Activity: Please return every line from the entries that has the string "Each" in it.

Given information:
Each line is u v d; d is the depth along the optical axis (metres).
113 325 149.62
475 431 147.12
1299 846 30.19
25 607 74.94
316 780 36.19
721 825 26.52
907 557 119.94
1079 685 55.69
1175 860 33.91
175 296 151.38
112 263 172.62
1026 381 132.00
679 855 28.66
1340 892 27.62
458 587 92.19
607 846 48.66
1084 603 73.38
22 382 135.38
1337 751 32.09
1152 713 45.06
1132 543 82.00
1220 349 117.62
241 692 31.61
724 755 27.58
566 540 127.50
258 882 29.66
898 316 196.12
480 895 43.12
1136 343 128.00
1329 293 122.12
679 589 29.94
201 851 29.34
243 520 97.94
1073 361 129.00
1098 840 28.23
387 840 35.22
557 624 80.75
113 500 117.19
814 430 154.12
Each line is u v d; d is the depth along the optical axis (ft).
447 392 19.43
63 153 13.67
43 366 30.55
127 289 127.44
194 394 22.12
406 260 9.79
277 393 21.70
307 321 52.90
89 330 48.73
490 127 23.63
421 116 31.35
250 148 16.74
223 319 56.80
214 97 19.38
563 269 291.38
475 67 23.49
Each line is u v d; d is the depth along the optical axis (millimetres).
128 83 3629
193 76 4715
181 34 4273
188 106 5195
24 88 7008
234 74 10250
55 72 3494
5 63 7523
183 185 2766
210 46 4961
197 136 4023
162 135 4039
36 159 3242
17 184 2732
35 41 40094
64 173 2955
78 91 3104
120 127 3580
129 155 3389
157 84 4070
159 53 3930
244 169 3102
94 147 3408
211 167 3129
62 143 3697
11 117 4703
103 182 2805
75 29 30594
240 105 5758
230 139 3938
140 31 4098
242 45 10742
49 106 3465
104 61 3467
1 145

Solution for this problem:
Each line is u v d; d is the depth along the optical axis (metres).
Each line is u v d; d is the depth along the optical axis (ft).
Each line is u v d; d is the depth along the optical axis (millimetres).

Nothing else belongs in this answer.